Ford Selling New Explorers Without Rear Seat Climate Controls

The global microchip shortage doesn’t show any signs of easing up. It’s affecting numerous industries, but the automotive realm is arguably the arena where the shortage is most visible. Empty dealership lots certainly garner attention, and it’s forcing some brands to build vehicles without some notable features. The Ford Explorer is the latest victim of such strategic planning.

For the foreseeable future, Ford’s popular SUV will remove climate controls for rear-seat passengers. A general announcement regarding non-safety features came during the recent National Auto Dealers Association (NADA) meeting, according to Automotive News. In short, Ford is reportedly looking at features that can be omitted during production but installed later, once more microchips are available. That would allow dealers to stock and sell vehicles, albeit with some reduced functionality.

A Ford spokesperson later confirmed to Automotive News that rear-seat climate control functionality in the Ford Explorer was a specific feature being temporarily removed. Within a year, Ford plans to have the controls available for installation. The report also states anyone buying an Explorer with the feature removed would receive a discount on the price. Once the parts are available, installation will be offered free of charge. In the meantime, climate adjustments for rear-seat passengers can be made from the main controls in the front.

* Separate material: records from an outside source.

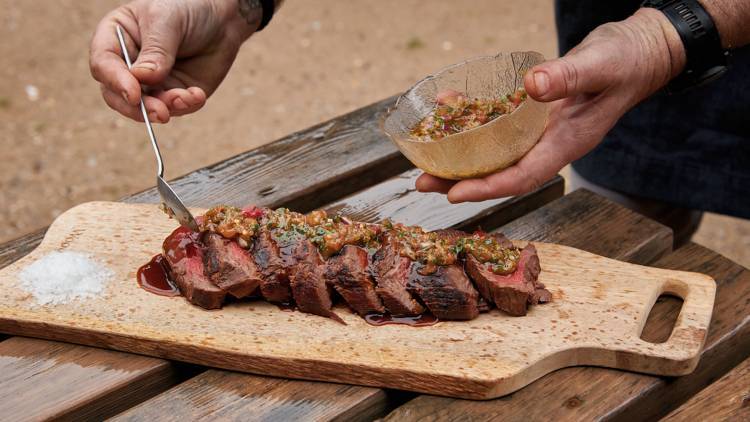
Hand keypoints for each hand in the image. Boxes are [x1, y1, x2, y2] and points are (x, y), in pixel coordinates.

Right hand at [90, 0, 257, 122]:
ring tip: (186, 98)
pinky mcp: (174, 92)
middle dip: (137, 107)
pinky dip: (185, 106)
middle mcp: (128, 64)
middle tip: (159, 112)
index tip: (133, 94)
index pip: (103, 64)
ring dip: (166, 108)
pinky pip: (174, 108)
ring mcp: (151, 82)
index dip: (115, 81)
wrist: (221, 17)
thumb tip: (143, 78)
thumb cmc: (187, 7)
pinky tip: (197, 95)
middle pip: (117, 95)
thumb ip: (156, 50)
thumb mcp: (167, 20)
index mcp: (115, 37)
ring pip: (146, 107)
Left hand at [416, 8, 685, 201]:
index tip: (454, 194)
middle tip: (422, 182)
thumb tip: (531, 86)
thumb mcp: (600, 66)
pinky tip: (447, 103)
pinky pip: (497, 119)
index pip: (522, 176)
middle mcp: (549, 143)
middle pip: (500, 171)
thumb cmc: (627, 60)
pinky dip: (471, 114)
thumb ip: (569, 76)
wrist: (637, 52)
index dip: (487, 188)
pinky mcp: (533, 111)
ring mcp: (540, 129)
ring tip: (423, 157)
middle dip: (461, 180)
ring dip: (459, 154)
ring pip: (494, 150)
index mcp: (567, 143)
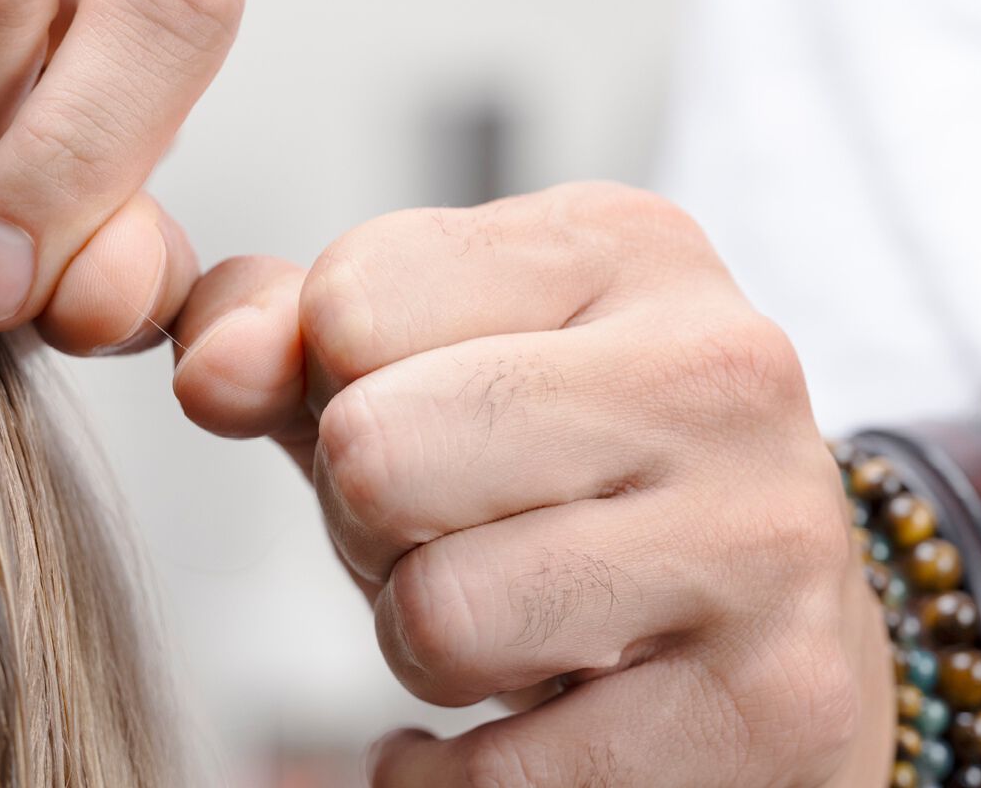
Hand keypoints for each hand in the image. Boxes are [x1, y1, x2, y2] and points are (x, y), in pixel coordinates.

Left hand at [171, 184, 893, 785]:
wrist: (770, 618)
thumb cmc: (561, 471)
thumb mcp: (424, 358)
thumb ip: (284, 330)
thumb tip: (205, 372)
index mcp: (624, 246)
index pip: (347, 304)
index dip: (328, 390)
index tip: (413, 422)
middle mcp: (716, 370)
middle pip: (376, 456)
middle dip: (364, 527)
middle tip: (437, 539)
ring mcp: (761, 538)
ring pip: (436, 619)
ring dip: (418, 649)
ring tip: (496, 622)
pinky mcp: (775, 705)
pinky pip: (501, 776)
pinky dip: (447, 776)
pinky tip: (505, 730)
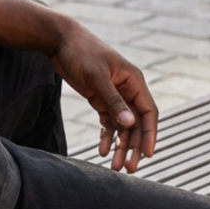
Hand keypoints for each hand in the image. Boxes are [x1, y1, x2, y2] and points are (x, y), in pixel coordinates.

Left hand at [50, 21, 157, 172]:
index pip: (148, 112)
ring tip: (114, 166)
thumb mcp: (96, 76)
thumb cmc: (81, 52)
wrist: (60, 40)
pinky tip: (101, 150)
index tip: (148, 155)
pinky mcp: (99, 98)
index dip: (150, 134)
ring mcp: (113, 95)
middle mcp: (127, 89)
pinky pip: (108, 122)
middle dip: (134, 146)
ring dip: (120, 145)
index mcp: (133, 81)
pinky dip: (106, 136)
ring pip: (122, 126)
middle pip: (136, 123)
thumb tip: (129, 124)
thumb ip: (112, 100)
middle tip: (130, 168)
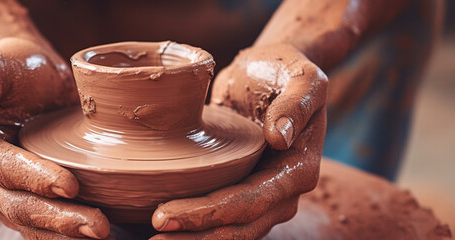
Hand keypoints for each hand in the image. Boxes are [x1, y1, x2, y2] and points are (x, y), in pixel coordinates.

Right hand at [0, 38, 110, 238]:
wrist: (27, 74)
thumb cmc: (11, 65)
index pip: (3, 169)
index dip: (36, 180)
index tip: (71, 185)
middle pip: (18, 206)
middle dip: (58, 218)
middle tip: (98, 226)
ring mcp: (1, 194)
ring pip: (31, 223)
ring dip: (66, 234)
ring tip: (104, 235)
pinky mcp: (25, 201)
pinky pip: (43, 227)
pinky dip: (66, 235)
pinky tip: (99, 239)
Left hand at [150, 44, 327, 238]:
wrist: (270, 70)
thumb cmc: (284, 70)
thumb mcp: (302, 76)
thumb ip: (296, 104)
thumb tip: (279, 137)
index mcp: (298, 170)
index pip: (249, 201)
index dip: (207, 212)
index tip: (164, 214)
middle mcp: (282, 193)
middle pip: (236, 226)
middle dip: (194, 234)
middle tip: (151, 235)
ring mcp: (263, 197)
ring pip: (228, 230)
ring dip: (192, 238)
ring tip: (153, 239)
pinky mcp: (241, 190)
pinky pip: (220, 218)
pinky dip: (195, 227)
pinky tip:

This certainly isn’t the first instance of an automaker taking such steps to keep dealers stocked with new vehicles. General Motors removed numerous features from a wide range of models, including park assist on Cadillacs and heated seats in Chevrolet and GMC vehicles. Jeep cut the Quadra-Lift suspension from the Grand Cherokee, BMW removed some touchscreen functionality, and Genesis took a more drastic step by removing some safety tech.

The alternative is simply not building vehicles at all, and virtually every manufacturer continues to face that contingency. Beyond chips, the war in Ukraine has added new strain to the supply chain as many German companies source wire harnesses from suppliers in the affected region. BMW and Porsche have temporary shutdowns in place, and it’s unclear how long the situation could last.